Investing through the lens of a balance sheet...
Almost "cash", Maybe "Receivables", Maybe "not"
The game of long term investing is often a balance sheet exercise.
Instead of generating an income, investors should be looking to profit from the increase in the valuation of wonderful companies purchased at fair value.
The chance to generate adequate in-depth understanding, to have the conviction to own wonderful companies at position size that matter and holding them through various testing time period is the most rewarding form of investing in term of effort and reward.
If it is treated as an income statement exercise, the temptation to sell early would overwhelm this investment exercise.
Portfolio construction is the key here.
There is a need to ensure that there is sufficient liquidity at all time to allow an investor to channel their “cash” into the most promising idea during the worst of time.
Keeping high level of cash while remaining on the sideline often looks like a practice to build the virtue of extreme patience… until the stock market continues to power higher without your presence. Succumbing to pressure, one usually lose all sense of patience when more is required and demanded.
Keeping “fully” invested also meant that one has to contend with a lack of cash when the market is challenging.
Understanding what is “cash” is critical here?
Is a stock position which can be easily liquidated considered “cash”?
We may just need to dwell deeper into the spectrum of cash and receivables in a stock portfolio.
For the professional world, the seemingly easiest way is to possibly run a market neutral long-short equity strategies. But the risk is often compounded when both the long and short book collaborate to go against the portfolio which usually spell the demise of the fund and the asset manager.
Our thought process is to keep a segment of the portfolio which can be almost considered “cash”.
Understanding what is “cash” allow one to leverage conservatively to ensure that some part of the portfolio is always free to be liquidated at minimal losses.
A manager of a fundamental long only fund who can meaningfully take advantage of a downturn is often assuring for both the fund, the asset manager and the investors.
By classifying each investment into groups with different duration and market liquidity profile, one can effectively map out the spectrum of what is possibly almost cash and the possibility on the collection of the receivables.
The thought process below relate to our Special and Statistical Strategy where majority of the positions are assembled with some specific duration in mind.
Along the spectrum of cash:
Let’s determine what is cash.
There is real cash, almost cash and somewhat cash.
Real cash could refer to cash in the bank (which needs no introduction).
Almost cash could be like money market account which could be withdrawn in a few days but may not be available at short notice.
Somewhat cash could be investment which is highly liquid and is in the money.
There is really no need to talk about real cash or almost cash but there is a need to dwell a tad further on the third.
When a position of any size is in the money, the decision to exit or stay is largely dependent on the expected return after that large run versus the liquidity of that position.
If the future expected return is adequate and the stock is illiquid, there may be a need to protect profits by lowering the stake in the company.
If the future expected return is adequate and the stock is liquid, then the bet may be to ride the stock higher.
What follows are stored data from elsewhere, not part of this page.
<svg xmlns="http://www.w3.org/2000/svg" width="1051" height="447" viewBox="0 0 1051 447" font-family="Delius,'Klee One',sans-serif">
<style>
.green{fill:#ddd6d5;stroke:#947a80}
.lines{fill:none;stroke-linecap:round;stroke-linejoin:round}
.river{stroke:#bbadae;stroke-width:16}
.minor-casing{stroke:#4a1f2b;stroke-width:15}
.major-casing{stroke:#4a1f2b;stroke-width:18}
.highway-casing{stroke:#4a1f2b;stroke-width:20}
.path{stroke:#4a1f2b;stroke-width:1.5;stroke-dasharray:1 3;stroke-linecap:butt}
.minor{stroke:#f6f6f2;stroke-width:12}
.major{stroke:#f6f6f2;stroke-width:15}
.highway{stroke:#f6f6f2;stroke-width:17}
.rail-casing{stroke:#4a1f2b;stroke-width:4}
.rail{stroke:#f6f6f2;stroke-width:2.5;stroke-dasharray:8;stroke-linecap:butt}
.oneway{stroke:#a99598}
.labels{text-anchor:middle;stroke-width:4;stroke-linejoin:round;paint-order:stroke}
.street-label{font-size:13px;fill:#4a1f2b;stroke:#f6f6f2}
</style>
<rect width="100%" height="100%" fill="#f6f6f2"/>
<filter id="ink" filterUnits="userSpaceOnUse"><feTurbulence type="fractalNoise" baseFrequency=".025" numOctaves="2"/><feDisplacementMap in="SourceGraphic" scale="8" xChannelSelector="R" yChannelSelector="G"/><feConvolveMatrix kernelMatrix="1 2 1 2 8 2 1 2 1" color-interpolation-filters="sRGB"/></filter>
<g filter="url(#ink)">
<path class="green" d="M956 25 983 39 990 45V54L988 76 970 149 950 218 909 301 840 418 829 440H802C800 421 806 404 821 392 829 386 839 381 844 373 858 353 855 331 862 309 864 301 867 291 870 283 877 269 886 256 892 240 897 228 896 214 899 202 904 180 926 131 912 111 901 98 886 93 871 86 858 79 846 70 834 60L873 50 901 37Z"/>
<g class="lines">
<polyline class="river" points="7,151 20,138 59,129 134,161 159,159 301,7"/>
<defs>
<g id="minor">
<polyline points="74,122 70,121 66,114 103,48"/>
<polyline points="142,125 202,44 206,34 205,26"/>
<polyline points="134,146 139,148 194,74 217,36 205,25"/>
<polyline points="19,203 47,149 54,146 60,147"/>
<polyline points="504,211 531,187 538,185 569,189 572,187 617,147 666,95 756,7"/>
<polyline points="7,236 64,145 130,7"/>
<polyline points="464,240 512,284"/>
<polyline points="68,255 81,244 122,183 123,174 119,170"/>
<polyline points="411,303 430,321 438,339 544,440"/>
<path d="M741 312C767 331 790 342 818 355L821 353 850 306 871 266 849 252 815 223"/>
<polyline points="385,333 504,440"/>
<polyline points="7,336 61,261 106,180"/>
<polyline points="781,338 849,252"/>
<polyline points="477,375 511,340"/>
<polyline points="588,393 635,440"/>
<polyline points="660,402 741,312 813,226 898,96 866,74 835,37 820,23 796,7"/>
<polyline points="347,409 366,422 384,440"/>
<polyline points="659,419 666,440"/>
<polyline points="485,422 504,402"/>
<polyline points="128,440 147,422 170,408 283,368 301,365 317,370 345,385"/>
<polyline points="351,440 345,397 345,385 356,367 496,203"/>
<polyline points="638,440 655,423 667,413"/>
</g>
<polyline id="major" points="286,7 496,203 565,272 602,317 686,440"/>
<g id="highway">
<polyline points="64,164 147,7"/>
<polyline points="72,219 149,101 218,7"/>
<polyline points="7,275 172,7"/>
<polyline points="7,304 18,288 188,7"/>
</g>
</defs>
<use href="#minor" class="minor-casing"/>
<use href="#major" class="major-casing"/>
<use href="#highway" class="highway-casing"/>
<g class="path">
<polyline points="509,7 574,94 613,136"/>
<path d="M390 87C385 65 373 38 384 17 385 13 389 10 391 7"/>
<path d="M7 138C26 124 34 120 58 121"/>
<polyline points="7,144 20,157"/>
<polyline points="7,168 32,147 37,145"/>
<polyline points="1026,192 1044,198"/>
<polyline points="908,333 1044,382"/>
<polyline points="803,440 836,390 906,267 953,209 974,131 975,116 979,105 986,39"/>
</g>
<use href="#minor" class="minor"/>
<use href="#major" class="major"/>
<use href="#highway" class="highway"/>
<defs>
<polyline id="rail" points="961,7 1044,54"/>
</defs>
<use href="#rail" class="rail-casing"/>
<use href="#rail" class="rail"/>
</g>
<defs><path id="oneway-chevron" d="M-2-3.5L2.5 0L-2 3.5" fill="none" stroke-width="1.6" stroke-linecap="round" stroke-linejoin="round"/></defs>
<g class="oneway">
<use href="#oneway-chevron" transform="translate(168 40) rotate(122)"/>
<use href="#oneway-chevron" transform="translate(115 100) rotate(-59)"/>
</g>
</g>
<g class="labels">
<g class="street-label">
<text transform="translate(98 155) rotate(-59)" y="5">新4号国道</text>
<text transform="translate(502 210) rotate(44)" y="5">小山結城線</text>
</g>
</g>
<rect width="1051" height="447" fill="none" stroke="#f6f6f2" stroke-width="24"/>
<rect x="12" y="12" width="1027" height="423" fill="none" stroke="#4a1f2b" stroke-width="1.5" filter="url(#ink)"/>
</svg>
If the future expected return is inadequate, no matter if the stock is liquid/illiquid, exiting to cash in your profit is logical.
By being very clear on your position, one can decide clearly on how to position your “somewhat cash” position which may become critical when you have the opportunity to divert cash into the wonderful companies.
Along the spectrum of receivables:
Let’s determine what is receivable.
There is receivable which is like hedging position, highly liquid high market capitalisation companies and special situation
Hedging position will most likely be an instrument which is likely to be in the money when the market tank.
Parking excess cash into highly liquid high market capitalisation companies with ample liquidity at some margin of safety may not produce fantastic return but will most of the time be a good place to generate some excess return during normal times. Highly liquid high market capitalisation companies allow one to exit a position with minimal loss just at the start of the carnage. Anything later, it will be the same…
Special situation allow us to plan for regular infuse of cash to keep the cash position adequate.
The determining factors on collecting back your capital include
What is the size of your position in relative to the
Market capitalisation of the instrument?
Trading liquidity of the instrument in normal time?
Which ultimately result in how long it will take to unwind the position without affecting the share price?
By dividing up your stock position into their various receivable timeline, you will get
a good gauge on the amount of cash coming back in the short term/medium term,
how long it will take to move into cash,
how much you can move into cash
and at what cost to your portfolio.
When it is considered as fixed asset:
If there is plan to hold a a substantial shareholder position or a position which cannot be closed in a measured manner, the stock holding cannot be seen as a receivable.
The position expected return must be huge otherwise the cost of illiquidity can often be a bane both in a good and bad cycle.
A good mental exercise would be to imagine the scenario where you had been offered a block of low liquidity, high value stock which you may become the ultimate bag holder.
The questions you need to ask yourself is
Can you hold that for an indefinite period?
Can you bear to see it losing 90% of its value?
If your answer is both no, then what makes you think that you should invest in an illiquid stock or a private investment?